Идейное течение, увлекавшее теократов, берет начало в самой французской мысли. Правда, оно согласуется с общим движением идей в Европе в последние годы XVIII и первые XIX столетия, но не заметно, чтобы оно вдохновлялось или заимствовало у него свои составные элементы. Кроме того, нельзя упускать из виду влияние, которое оказали политические взгляды, пущенные в оборот Бентамом и Берком в Англии. С этими ограничениями можно согласиться, что Савиньи и Гегель действительно принимали немалое участие в общем реакционном движении против XVIII века.

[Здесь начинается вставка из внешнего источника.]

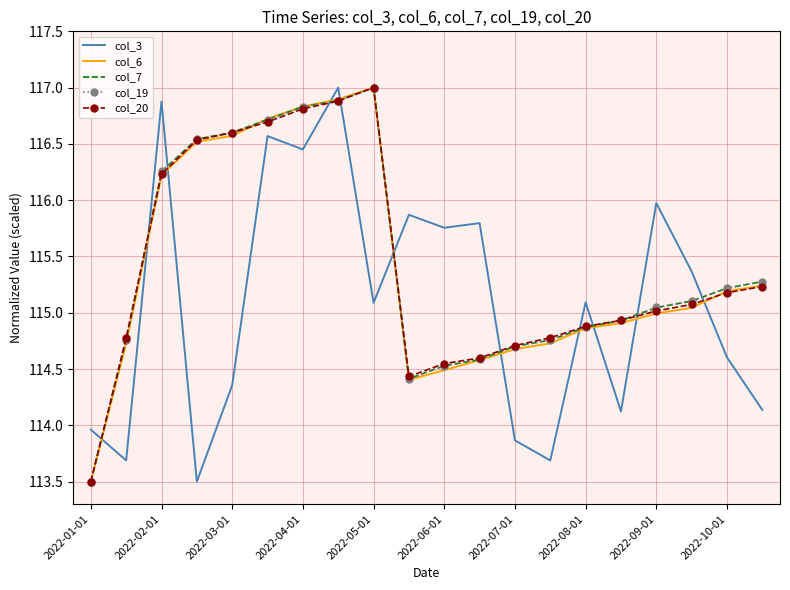

True or false: col_3 and col_20 intersect in this chart.

True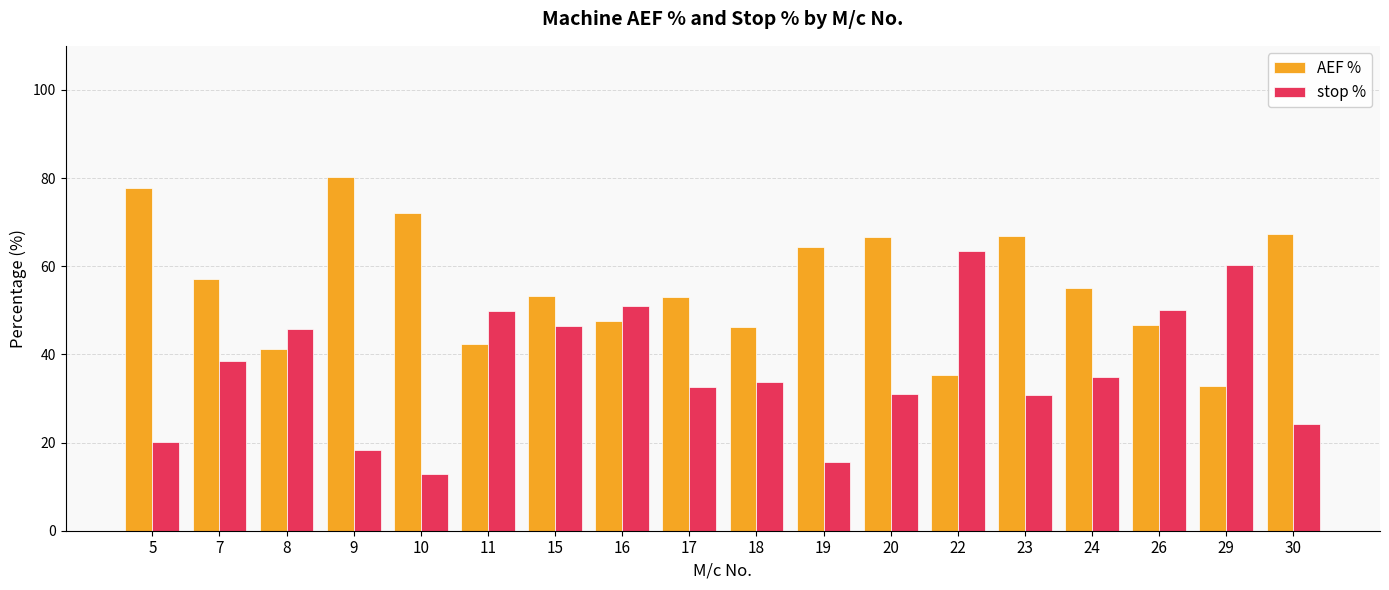

What is the difference between the maximum and minimum values in the AEF % series?

47.5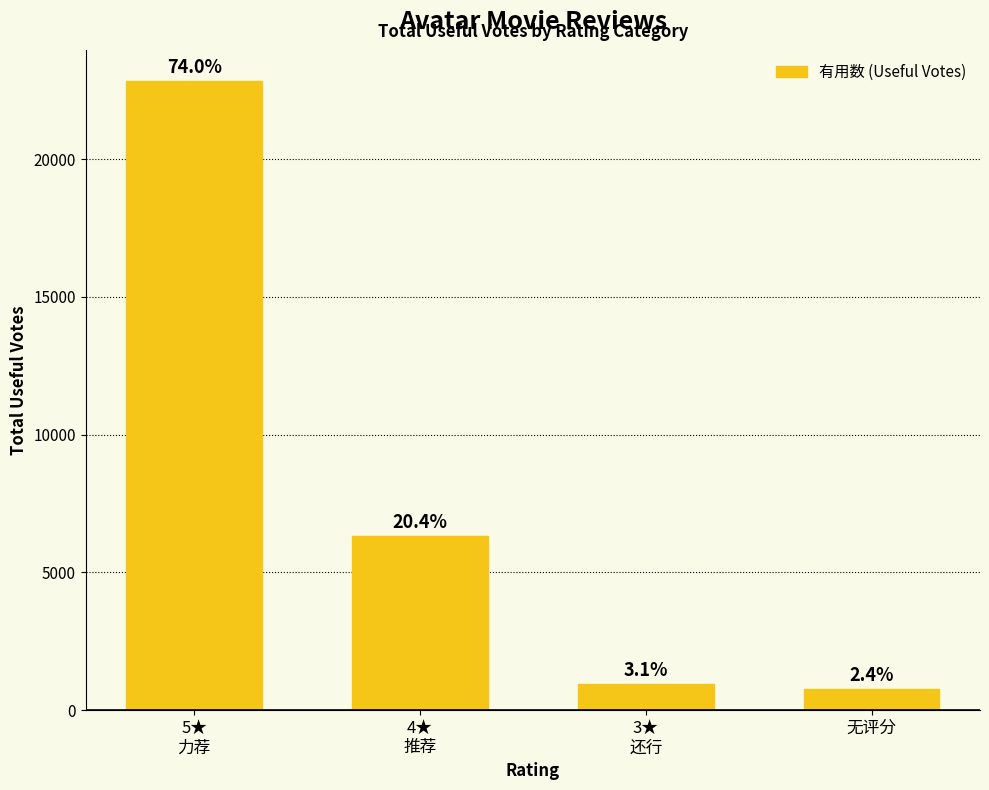

True or false: the data shows 8662 at 4★
推荐.

False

Нам необходимо теперь определить вклад немецкой и английской мысли в это движение. Мы не будем выяснять детально политические взгляды Бентама и Берка, Савиньи и Гегеля, как не будем касаться вопроса о влиянии этих взглядов на ход исторических событий в Англии и Пруссии. Гегель и Савиньи, Берк и Бентам касаются нашего исследования лишь постольку, поскольку они внесли новые элементы в общее миросозерцание своей эпохи, а в частности во французскую мысль.
I
В своем этюде, посвященном Бентаму, Стюарт Милль настойчиво подчеркивает, что Бентам как моралист стоит ниже Бентама, как политического философа[443]. Действительно, Бентам создал школу только в политической науке и в праве. Английские теоретики утилитарной морали рано разошлись с ним, внеся серьезные поправки в выставленный им принцип; между тем как те из его учеников, которые, подобно Джемсу Миллю, отдались изучению политических учреждений или, подобно Остину, изучению юриспруденции, продолжали оставаться в тесной связи со своим учителем.
Взгляды Бентама на политику и право имеют две дополняющие друг друга стороны: отрицательную и положительную[444].

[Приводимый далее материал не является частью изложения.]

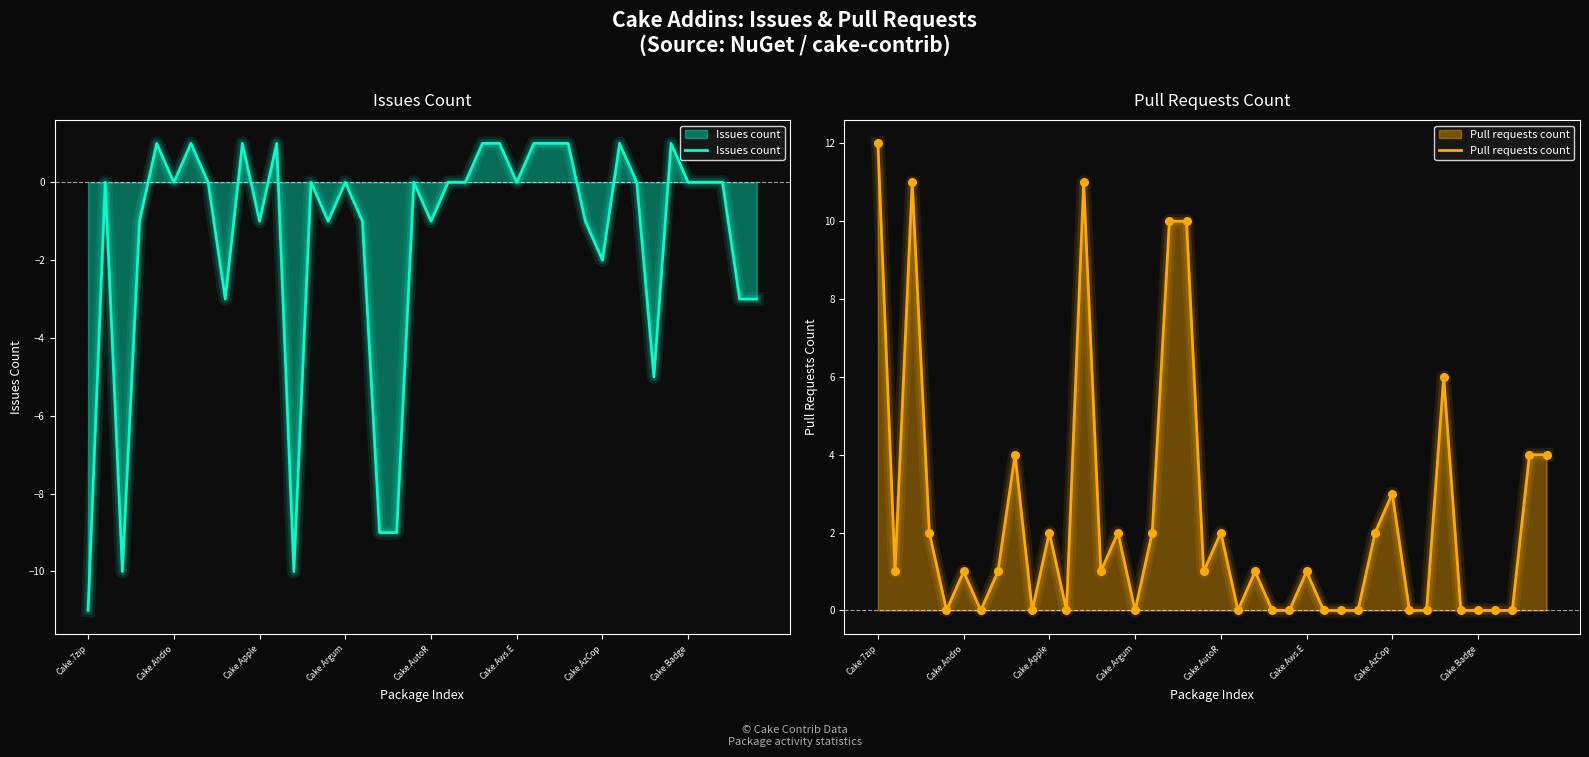

At how many categories does at least one series exceed -6?

40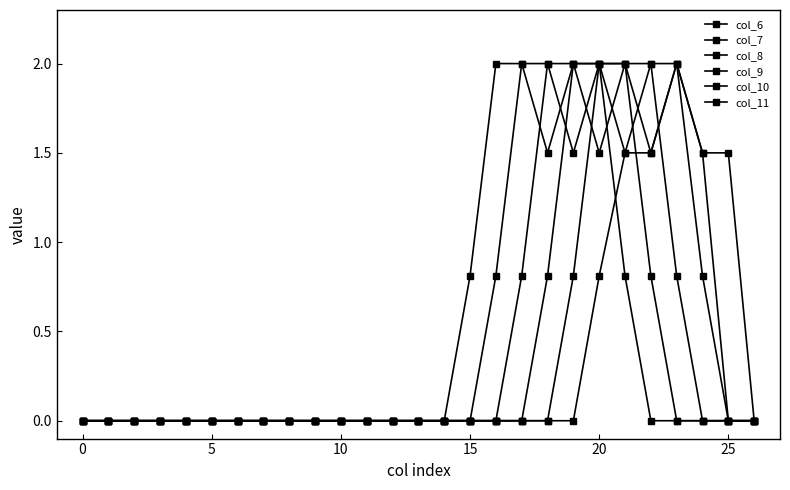

Count the number of data series in this chart.

6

Подобно Берку, Бентам нападает на французскую революцию; но в то время, как Берк, требует уважения к установленным властям, Бентам критикует все учреждения своего времени. Милль называет его великим спорщиком и большим мастером задавать вопросы. По своему критическому настроению он напоминает Юма, с тою разницею, что прилагает критику как раз к тому, чем Юм интересовался очень мало. Впрочем, в одном месте Бентам делает важное указание, что всего больше он испытал на себе влияние сочинений медиков, натуралистов, физиков, а также Юма и Гельвеция[445]. Он недостаточно подчеркивает, однако, и, быть может, сам не сознает, чем он был обязан французским утилитаристам XVIII века.

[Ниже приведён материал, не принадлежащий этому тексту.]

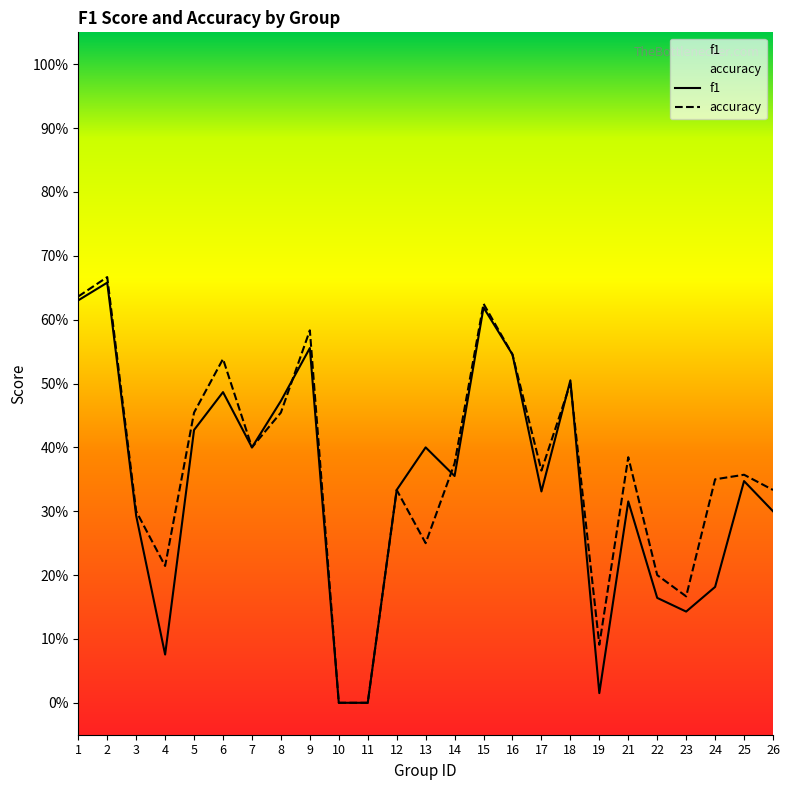

Which category has the highest value in the f1 series?

2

Но этот критический ум в политических вопросах проявляет решительную склонность к априоризму. Для построения своей теории государства он пользуется, как было уже указано[446], такими же абстракциями, как и теоретики естественного права; но еще любопытнее, и это не ускользнуло от проницательного взора Лесли Стифена, что после суровой критики идеи естественного права он приходит к выводам, во многом сходным с выводами защитников этой теории, но без их логической последовательности. Из этих разнообразных тенденций, из этих, можно сказать, противоречий образуется чрезвычайно сложная доктрина, и ее различные стороны не всегда понимались как следует.